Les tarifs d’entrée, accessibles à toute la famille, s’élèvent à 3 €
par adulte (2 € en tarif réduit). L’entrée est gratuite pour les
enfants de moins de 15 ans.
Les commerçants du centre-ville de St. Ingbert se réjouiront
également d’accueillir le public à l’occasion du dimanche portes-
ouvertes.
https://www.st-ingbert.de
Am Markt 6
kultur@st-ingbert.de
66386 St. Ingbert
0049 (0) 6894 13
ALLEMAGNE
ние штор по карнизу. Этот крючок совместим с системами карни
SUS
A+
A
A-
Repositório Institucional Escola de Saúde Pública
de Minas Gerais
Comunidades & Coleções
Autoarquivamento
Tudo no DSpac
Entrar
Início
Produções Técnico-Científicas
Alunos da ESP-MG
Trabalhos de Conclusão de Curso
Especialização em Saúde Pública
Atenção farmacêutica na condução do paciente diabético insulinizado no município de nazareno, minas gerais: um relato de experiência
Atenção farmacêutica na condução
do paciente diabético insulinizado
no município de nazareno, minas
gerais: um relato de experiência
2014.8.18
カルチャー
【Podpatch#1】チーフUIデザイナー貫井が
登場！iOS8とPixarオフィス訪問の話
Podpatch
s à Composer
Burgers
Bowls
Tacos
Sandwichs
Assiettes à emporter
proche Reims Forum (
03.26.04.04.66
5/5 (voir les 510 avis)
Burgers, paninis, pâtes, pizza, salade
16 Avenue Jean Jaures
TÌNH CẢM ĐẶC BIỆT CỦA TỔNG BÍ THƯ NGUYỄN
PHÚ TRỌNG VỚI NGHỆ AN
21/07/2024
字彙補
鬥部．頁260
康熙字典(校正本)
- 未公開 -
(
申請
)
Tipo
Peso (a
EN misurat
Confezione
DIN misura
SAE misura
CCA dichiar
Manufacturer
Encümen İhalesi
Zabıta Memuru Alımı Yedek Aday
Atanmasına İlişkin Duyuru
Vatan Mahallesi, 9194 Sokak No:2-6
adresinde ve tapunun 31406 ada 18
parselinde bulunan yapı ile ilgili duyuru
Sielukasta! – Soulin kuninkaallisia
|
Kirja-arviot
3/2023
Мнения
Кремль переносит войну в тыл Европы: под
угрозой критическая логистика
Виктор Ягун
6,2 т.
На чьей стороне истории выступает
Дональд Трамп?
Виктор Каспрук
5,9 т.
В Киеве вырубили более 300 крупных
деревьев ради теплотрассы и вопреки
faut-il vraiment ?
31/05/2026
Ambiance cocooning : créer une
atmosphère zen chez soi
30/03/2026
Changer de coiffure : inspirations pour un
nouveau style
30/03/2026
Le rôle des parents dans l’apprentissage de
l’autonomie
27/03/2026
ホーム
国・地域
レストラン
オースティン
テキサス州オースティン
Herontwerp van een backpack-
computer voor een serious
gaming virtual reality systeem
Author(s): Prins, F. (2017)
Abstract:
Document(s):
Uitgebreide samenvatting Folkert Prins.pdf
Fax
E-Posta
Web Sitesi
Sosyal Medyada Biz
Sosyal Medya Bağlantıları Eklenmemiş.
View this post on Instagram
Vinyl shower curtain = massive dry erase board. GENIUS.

....................

WHAT THE TASK ASKS: Which lines above hold the string "insulinizado"? Copy every one of them.

EXERCISE SOLUTION:
Atenção farmacêutica na condução do paciente diabético insulinizado no município de nazareno, minas gerais: um relato de experiência
do paciente diabético insulinizado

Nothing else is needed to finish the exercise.